Édito : Préserver l’institution quoiqu’il en coûte??
En fin d’année 2021, le rapport Sauvé sur les abus sexuels dans l’Église catholique a révélé l’ampleur d’un véritable désastre. Personne, et encore moins les membres de la commission présidée par Jean-Marc Sauvé, ne s’attendait à ce que les abus aient été aussi nombreux. Tout de suite, les réactions ont fusé allant de l’indignation sincère et pudique, à la brève de comptoir pathétique. Beaucoup, sans avoir lu le rapport en entier, ni même des extraits, avaient déjà des solutions évidentes et scientifiquement étayées : « Il faut permettre aux prêtres de se marier et ça arrangera tout ! » ou encore « L’ensemble des évêques doit démissionner ! ». J’en passe pour vous épargner les meilleures.

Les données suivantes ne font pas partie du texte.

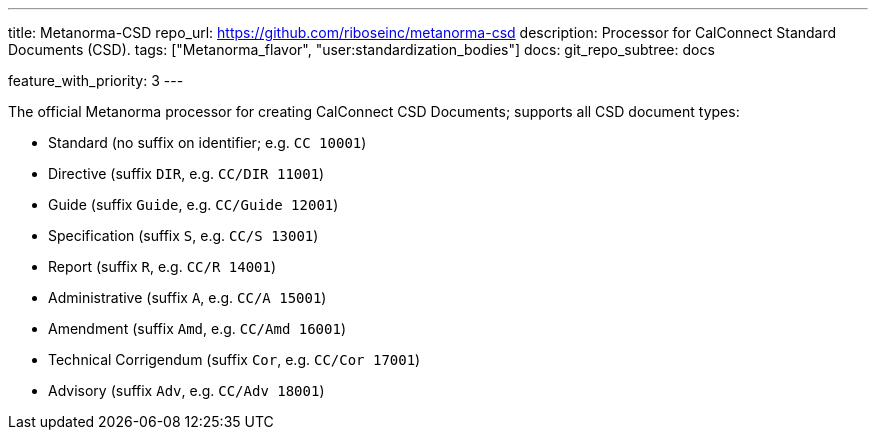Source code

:---
title: Metanorma-CSD
repo_url: https://github.com/riboseinc/metanorma-csd
description: Processor for CalConnect Standard Documents (CSD).
tags: ["Metanorma_flavor", "user:standardization_bodies"]
docs:
  git_repo_subtree: docs

feature_with_priority: 3
---

The official Metanorma processor for creating CalConnect CSD Documents;
supports all CSD document types:

* Standard (no suffix on identifier; e.g. `CC 10001`)

* Directive (suffix `DIR`, e.g. `CC/DIR 11001`)

* Guide (suffix `Guide`, e.g. `CC/Guide 12001`)

* Specification (suffix `S`, e.g. `CC/S 13001`)

* Report (suffix `R`, e.g. `CC/R 14001`)

* Administrative (suffix `A`, e.g. `CC/A 15001`)

* Amendment (suffix `Amd`, e.g. `CC/Amd 16001`)

* Technical Corrigendum (suffix `Cor`, e.g. `CC/Cor 17001`)

* Advisory (suffix `Adv`, e.g. `CC/Adv 18001`)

C’est à moi que vous le faites
Au-delà des abus, ce qui a choqué c’est le fait que les auteurs de ces exactions ont souvent été couverts par leur hiérarchie et qu’aucun geste de compassion n’a été consenti en direction des victimes. Pourquoi l’Église n’a-t-elle pas eu ce réflexe ? « Si vous faites mal à un de ces petits, c’est à moi que vous le faites » ! Pourquoi cette parole du Christ que tout le clergé connaît parfaitement, n’a-t-elle pas fait sens ? Pourquoi a-t-on privilégié la dissimulation, parfois la pression sur les familles plutôt que l’accueil des victimes et des agresseurs pour leur signifier l’amour du Christ à l’un et à l’autre et les accompagner ? Pourquoi avoir préféré protéger les agresseurs, au nom du secret de la confession, en ne les incitant pas à se présenter devant la justice plutôt que d’entendre la souffrance des victimes ?
Nos sœurs et frères catholiques traversent une zone de fortes turbulences qui ébranlent jusqu’aux fondements de leur Église et dont l’onde de choc atteint l’ensemble des communautés chrétiennes. Pourquoi avoir tant tardé à mener l’enquête et à mettre la question à l’agenda ?
Privilégier l’Évangile
Toutes ces questions se bousculent et percutent nous laissant dans l’expectative. Une des explications est à rechercher dans le réflexe bien ancré : la défense de l’institution. L’Église catholique est devenue une institution millénaire qu’il convient de ne pas bousculer. Luther s’y est essayé… nous connaissons tous la réaction. Les politologues expliquent que l’institution ne vit que pour elle-même et écarte tout ce qui peut la remettre en question. Jacques Ellul qui a beaucoup écrit sur le sujet parle même de subversion du christianisme. Nous devenons inaudibles et contradictoires lorsque nous privilégions la défense de nos organisations, de nos traditions et de nos pratiques au détriment de la mise en pratique des paroles de l’Évangile.
En ce début d’année et tout au long de l’année 2022, acceptons que nos Temples soient régulièrement détruits pour que le Christ les reconstruise.